| Activity |
Sort through the material below and copy each line with "oder".

| Data for analysis |
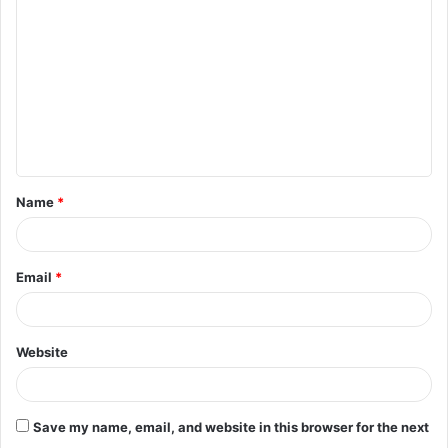
o
m
m
e
n
t
Name
*
*
Email
*
Website
Save my name, email, and website in this browser for the next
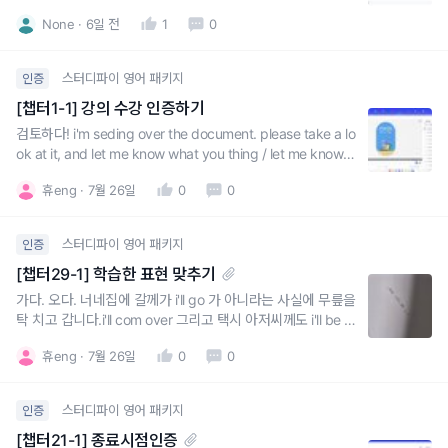
e consider~~정중한 표현은 would/can/could/let me kno
None
6일 전
1
0
w 사용
스터디파이 영어 패키지
인증
[챕터1-1] 강의 수강 인증하기
검토하다! i'm seding over the document. please take a lo
ok at it, and let me know what you thing / let me know if
everything looks good!did you have a chance to look ov
휴eng
7월 26일
0
0
er the proposal I sent you last nigh
스터디파이 영어 패키지
인증
[챕터29-1] 학습한 표현 맞추기
가다. 오다. 너네집에 갈께가 i'll go 가 아니라는 사실에 무릎을
탁 치고 갑니다.i'll com over 그리고 택시 아저씨께도 i'll be ri
ght there !! 을 활용할 수 있을 것 같아서 좋았어요.특히나, 1
휴eng
7월 26일
0
0
0분준다. 에서 I give you 10 minutes, tops. 배우자에게도
회사에서 팀원들에게도 자주 써먹을 수 있는 말! 잘
스터디파이 영어 패키지
인증
[챕터21-1] 종료시점인증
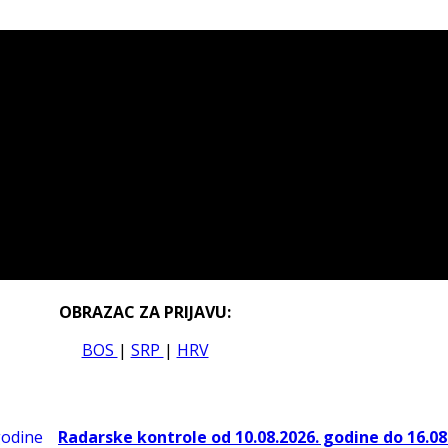
OBRAZAC ZA PRIJAVU:
BOS
|
SRP
|
HRV
Radarske kontrole od 10.08.2026. godine do 16.08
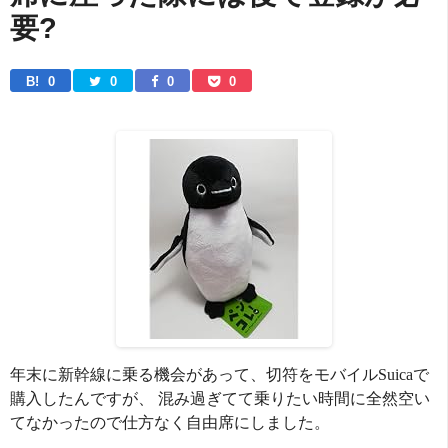
要?
B! 
0
0
0
0
年末に新幹線に乗る機会があって、切符をモバイルSuicaで
購入したんですが、 混み過ぎてて乗りたい時間に全然空い
てなかったので仕方なく自由席にしました。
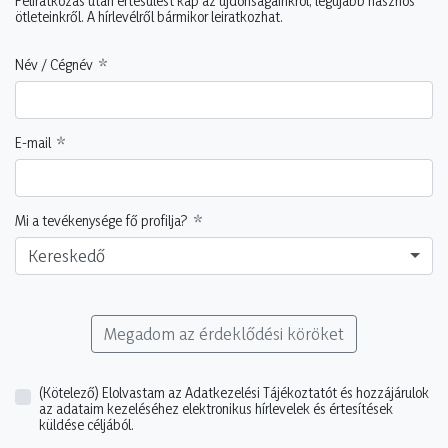
Feliratkozás után értesülést kap az újdonságainkról, legújabb hasznos
ötleteinkről. A hírlevélről bármikor leiratkozhat.
Név / Cégnév
E-mail
Mi a tevékenysége fő profilja?
Kereskedő
Megadom az érdeklődési köröket
(Kötelező)
Elolvastam az Adatkezelési Tájékoztatót és hozzájárulok
az adataim kezeléséhez elektronikus hírlevelek és értesítések
küldése céljából.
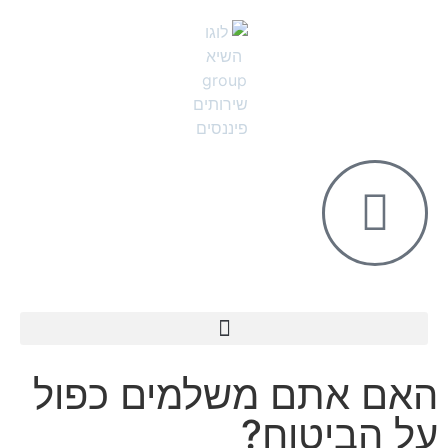
השיא MAGIC
ניהול האושר שיא BOUTIQUE
האם אתם משלמים כפול
על הביטוח?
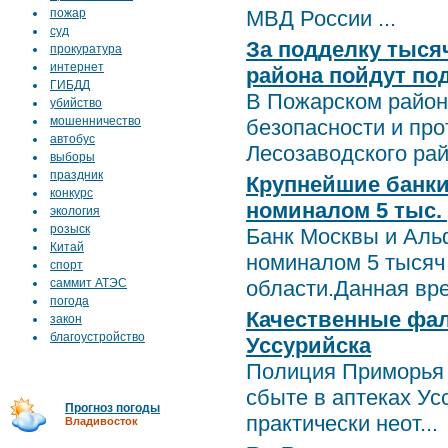
пожар
МВД России ...
суд
За подделку тыся
прокуратура
интернет
района пойдут под
ГИБДД
В Пожарском район
убийство
мошенничество
безопасности и пр
автобус
Лесозаводского рай
выборы
праздник
Крупнейшие банки
конкурс
номиналом 5 тыс.
экология
розыск
Банк Москвы и Аль
Китай
номиналом 5 тысяч
спорт
саммит АТЭС
области.Данная вре
погода
Качественные фал
закон
благоустройство
Уссурийска
Полиция Приморья 
сбыте в аптеках У
Прогноз погоды
практически неот...
Владивосток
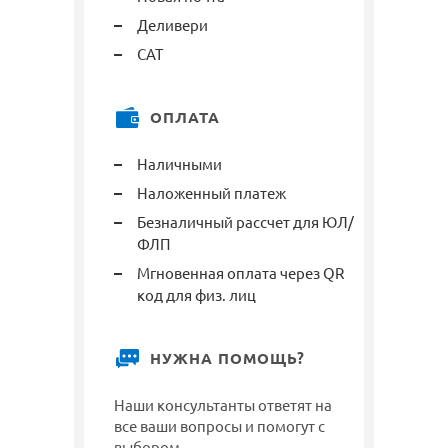
Деливери
САТ
ОПЛАТА
Наличными
Наложенный платеж
Безналичный рассчет для ЮЛ/
ФЛП
Мгновенная оплата через QR
код для физ. лиц
НУЖНА ПОМОЩЬ?
Наши консультанты ответят на
все ваши вопросы и помогут с
выбором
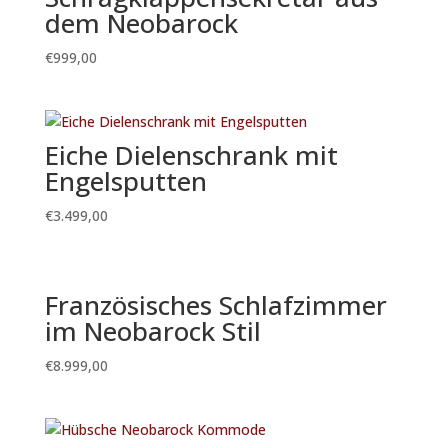
dem Neobarock
€
999,00
Eiche Dielenschrank mit
Engelsputten
€
3.499,00
Französisches Schlafzimmer
im Neobarock Stil
€
8.999,00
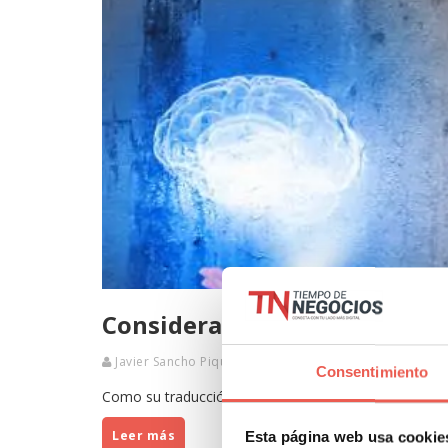
Consideraciones básicas del
Javier Sancho Piqueras
0 Comentarios
Consentimiento
Como su traducción literal lo indica, el storytelling 
Leer más
Esta página web usa cookie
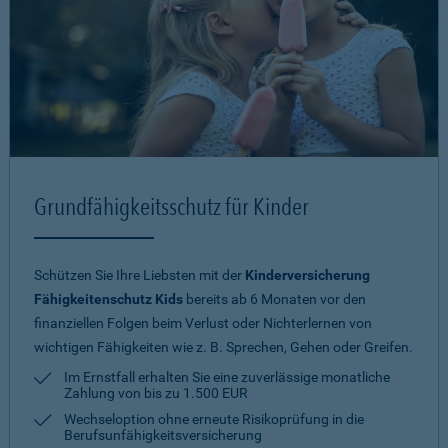
Grundfähigkeitsschutz für Kinder
Schützen Sie Ihre Liebsten mit der
Kinderversicherung
Fähigkeitenschutz Kids
bereits ab 6 Monaten vor den
finanziellen Folgen beim Verlust oder Nichterlernen von
wichtigen Fähigkeiten wie z. B. Sprechen, Gehen oder Greifen.
Im Ernstfall erhalten Sie eine zuverlässige monatliche
Zahlung von bis zu 1.500 EUR
Wechseloption ohne erneute Risiko­prüfung in die
Berufsunfähigkeitsversicherung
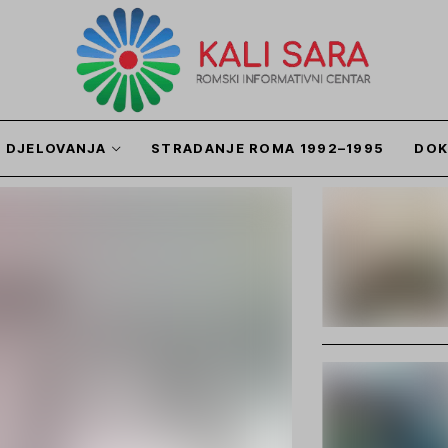
I DJELOVANJA
STRADANJE ROMA 1992–1995
DOK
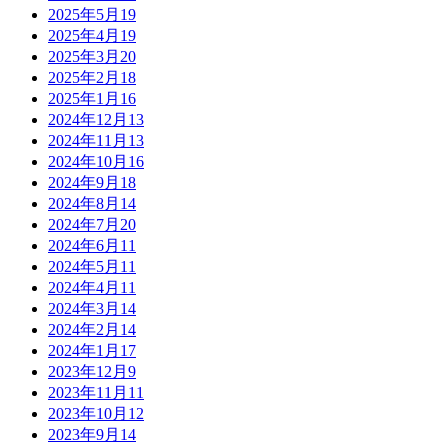
2025年5月
19
2025年4月
19
2025年3月
20
2025年2月
18
2025年1月
16
2024年12月
13
2024年11月
13
2024年10月
16
2024年9月
18
2024年8月
14
2024年7月
20
2024年6月
11
2024年5月
11
2024年4月
11
2024年3月
14
2024年2月
14
2024年1月
17
2023年12月
9
2023年11月
11
2023年10月
12
2023年9月
14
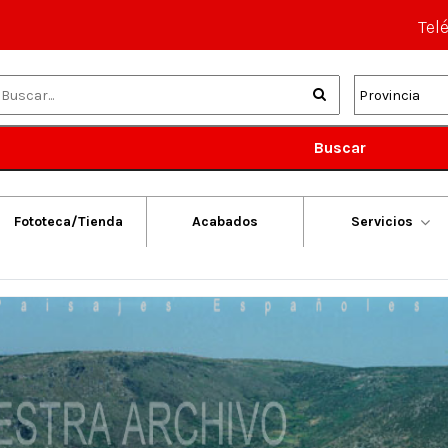
Tel
Buscar
Fototeca/Tienda
Acabados
Servicios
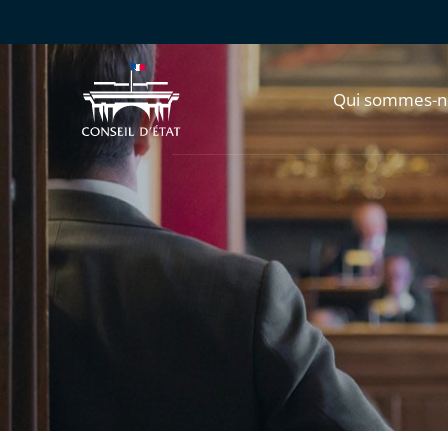
Qui sommes-n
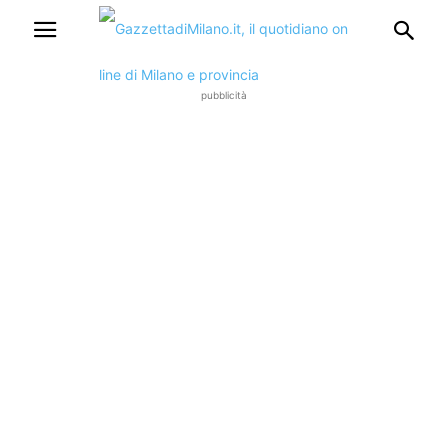
pubblicità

| Task output |
finanziellen Folgen beim Verlust oder Nichterlernen von
wichtigen Fähigkeiten wie z. B. Sprechen, Gehen oder Greifen.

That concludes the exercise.